Two studies from Icahn School of Medicine at Mount Sinai researchers, published in the Proceedings of the National Academy of Sciences (PNAS), have shown that drugs commonly used to treat osteoporosis, bisphosphonates, can also prevent certain types of cancers, including lung cancer.
Previous studies had already linked bisphosphonates to decreased tumor growth, however the reason behind this observation was unknown.
These two new studies show that bisphosphonates are able to stop growth signals sent via EGF receptors (HER), including mutant forms of this protein that can render some cancers resistant to common therapies.
“Our study reveals a newfound mechanism that may enable the use of bisphosphonates in the future treatment and prevention of the many lung, breast and colon cancers driven by the HER family of receptors,” lead study author Mone Zaidi, MD, Professor of Medicine and of Structural and Chemical Biology within the Icahn School of Medicine at Mount Sinai, Director of the Mount Sinai Bone Program, said in a press release. “Having already been approved by the FDA as effective at preventing bone loss, and having a long track record of safety, these drugs could be quickly applied to cancer if we can confirm in clinical trials that this drug class also reduces cancer growth in people.
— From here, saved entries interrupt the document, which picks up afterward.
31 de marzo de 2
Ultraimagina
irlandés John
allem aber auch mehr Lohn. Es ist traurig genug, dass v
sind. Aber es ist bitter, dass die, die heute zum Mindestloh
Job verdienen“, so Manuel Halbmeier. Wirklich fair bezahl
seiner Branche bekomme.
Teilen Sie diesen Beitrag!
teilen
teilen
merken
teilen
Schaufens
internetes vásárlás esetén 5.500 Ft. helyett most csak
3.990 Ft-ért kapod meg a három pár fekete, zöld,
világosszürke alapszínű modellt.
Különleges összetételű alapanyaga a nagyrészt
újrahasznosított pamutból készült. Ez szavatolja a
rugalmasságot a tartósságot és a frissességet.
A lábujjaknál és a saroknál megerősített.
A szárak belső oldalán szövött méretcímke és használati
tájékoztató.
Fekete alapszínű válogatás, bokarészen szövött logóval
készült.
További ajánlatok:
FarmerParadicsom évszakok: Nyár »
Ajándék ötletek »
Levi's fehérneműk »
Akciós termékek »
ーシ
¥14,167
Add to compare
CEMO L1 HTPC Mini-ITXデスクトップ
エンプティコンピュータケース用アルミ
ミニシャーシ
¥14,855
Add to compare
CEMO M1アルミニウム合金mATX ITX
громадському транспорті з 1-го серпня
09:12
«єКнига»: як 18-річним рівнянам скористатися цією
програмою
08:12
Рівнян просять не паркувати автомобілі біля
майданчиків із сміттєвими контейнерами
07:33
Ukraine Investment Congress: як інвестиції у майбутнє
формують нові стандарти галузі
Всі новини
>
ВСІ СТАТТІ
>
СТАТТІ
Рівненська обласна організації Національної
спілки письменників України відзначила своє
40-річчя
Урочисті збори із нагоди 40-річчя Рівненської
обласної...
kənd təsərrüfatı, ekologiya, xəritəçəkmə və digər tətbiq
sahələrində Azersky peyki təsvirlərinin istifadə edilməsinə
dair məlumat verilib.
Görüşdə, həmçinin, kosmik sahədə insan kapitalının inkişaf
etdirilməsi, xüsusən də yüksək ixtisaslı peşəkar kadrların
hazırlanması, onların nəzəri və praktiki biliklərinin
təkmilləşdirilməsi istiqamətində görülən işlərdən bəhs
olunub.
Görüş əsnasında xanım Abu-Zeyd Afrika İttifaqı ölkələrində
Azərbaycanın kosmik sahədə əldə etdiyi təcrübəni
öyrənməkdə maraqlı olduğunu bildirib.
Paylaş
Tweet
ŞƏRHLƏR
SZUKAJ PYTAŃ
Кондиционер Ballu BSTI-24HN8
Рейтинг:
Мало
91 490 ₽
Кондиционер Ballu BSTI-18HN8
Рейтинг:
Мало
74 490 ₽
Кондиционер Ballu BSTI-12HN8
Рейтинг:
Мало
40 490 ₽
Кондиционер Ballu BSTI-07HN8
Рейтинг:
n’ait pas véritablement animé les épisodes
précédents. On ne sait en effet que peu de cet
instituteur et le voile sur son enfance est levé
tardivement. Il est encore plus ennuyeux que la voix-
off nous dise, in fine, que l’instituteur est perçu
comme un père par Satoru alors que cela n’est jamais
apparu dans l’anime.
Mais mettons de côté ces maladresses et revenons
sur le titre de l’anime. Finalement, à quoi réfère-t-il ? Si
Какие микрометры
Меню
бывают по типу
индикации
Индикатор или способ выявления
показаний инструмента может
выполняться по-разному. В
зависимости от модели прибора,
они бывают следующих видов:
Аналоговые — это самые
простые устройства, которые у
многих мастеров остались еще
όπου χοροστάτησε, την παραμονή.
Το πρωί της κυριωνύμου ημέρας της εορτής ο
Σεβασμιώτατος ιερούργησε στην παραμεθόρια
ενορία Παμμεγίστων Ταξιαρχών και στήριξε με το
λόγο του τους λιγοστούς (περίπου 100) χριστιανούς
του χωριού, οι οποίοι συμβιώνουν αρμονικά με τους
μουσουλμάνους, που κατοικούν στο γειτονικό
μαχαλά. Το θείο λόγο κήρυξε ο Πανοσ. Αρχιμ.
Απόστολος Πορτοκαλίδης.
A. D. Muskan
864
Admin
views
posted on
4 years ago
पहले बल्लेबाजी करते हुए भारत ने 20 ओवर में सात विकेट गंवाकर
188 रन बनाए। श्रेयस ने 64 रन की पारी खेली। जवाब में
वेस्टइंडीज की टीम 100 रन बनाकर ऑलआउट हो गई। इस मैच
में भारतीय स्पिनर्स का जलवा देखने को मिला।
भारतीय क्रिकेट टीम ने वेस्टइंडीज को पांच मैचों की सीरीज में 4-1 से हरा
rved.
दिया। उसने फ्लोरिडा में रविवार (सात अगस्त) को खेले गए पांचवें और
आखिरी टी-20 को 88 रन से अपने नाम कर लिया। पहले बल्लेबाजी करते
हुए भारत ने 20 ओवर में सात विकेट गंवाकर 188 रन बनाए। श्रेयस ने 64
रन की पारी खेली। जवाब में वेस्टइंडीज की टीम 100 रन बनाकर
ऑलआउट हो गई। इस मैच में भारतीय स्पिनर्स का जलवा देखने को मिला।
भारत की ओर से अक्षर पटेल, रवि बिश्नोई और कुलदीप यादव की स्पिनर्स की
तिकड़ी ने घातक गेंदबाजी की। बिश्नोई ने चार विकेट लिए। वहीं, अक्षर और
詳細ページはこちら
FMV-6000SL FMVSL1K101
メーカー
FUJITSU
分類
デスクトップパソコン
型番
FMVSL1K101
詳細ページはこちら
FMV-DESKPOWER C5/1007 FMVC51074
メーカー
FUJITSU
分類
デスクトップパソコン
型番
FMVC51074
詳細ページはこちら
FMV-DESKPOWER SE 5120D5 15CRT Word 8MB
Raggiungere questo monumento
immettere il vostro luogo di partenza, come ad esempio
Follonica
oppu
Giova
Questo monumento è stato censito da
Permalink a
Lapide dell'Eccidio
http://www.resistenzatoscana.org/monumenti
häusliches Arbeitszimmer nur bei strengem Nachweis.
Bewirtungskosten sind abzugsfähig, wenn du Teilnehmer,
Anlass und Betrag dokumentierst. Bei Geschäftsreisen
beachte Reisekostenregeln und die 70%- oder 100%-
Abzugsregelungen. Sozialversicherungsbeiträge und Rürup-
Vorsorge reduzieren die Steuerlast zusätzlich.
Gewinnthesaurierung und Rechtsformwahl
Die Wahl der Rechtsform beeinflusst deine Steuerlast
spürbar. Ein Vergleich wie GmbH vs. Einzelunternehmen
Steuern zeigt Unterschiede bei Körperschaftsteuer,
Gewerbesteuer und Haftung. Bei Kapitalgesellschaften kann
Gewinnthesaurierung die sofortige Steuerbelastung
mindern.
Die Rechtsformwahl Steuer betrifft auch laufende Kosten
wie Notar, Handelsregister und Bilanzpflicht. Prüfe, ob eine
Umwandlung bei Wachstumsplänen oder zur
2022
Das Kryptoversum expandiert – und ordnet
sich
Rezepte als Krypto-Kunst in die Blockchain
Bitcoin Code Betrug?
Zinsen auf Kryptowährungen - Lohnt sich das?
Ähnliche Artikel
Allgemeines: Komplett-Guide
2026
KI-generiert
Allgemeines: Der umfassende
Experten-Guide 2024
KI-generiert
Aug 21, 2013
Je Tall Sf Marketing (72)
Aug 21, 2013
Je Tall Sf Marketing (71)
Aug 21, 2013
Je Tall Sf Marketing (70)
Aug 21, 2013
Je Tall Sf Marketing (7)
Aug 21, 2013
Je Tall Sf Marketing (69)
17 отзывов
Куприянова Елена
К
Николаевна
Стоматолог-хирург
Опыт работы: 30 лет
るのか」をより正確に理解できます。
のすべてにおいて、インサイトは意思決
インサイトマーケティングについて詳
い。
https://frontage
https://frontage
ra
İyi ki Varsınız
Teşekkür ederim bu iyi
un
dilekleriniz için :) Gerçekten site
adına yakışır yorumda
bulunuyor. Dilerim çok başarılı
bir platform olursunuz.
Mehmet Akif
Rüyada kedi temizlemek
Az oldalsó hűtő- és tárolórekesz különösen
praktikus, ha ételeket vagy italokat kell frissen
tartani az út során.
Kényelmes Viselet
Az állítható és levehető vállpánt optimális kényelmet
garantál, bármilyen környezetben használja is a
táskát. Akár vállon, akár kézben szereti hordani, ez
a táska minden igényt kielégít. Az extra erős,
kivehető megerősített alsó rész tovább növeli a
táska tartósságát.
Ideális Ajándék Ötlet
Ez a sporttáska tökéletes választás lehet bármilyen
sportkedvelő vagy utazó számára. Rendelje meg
It would be much more efficient than starting drug design from scratch.”
In the study titled “Bisphosphonates inactivate human EGFRs to exert antitumor actions”, the team observed that bisphosphonates were able to block abnormal growth signals via the human epidermal growth factor receptor (HER/EGFR) family. Proteins from the HER family are present on the surface of different types of cells and have the capacity to regulate cellular proliferation, which is a fundamental event in the excessive growth associated with tumor progression.
A big percentage of non-small cell lung cancers (30%) are driven by genetic changes in the HER1 receptor, which results in an intensive abnormal growth.
Dr. Zaidi and his team found that bisphosphonates could attach themselves to the kinase domains of HER proteins, blocking growth signals. This seems to be the reason why tyrosine kinase inhibitors, such as trastuzumab, erlotinib and gefitinib have significantly improved cancer patients’ survival. However, therapy longer than 3 years usually results in resistance to these drugs.
In the second study, titled “Repurposing of bisphosphonates for the prevention and therapy of nonsmall cell lung and breast cancer”, the team analyzed the genetic profile of patients upon bisphosphonate therapy, registering which genes become more or less activated. Using the Connectivity Map (cmap), a database developed by The Broad Institute at MIT, researchers were able to understand the connections between drugs, diseases and genes.
The team was able to discover a link between bisphosphonates and the HER receptor, therefore designing experimental procedures to validate the potential of treating HER-driven cancers with bisphosphonates alone or as an adjuvant with the tyrosine kinase inhibitor iritinib.
The results showed that early bisphosphonate treatment (in mice models) prevented the development of HER-driven tumors. Additionally, combination therapy managed to stop tumor growth and ultimately reverse it.
“While this finding is exciting, there is no business model for conducting the costly clinical trials that would be needed to repurpose bisphosphonates for cancer,” Dr. Zaidi explained. “Pharmaceutical companies are unlikely to pay for research to develop generic drugs where there is no chance of patent protection or profit, so we will be looking for a non-traditional funding source, perhaps the federal government.”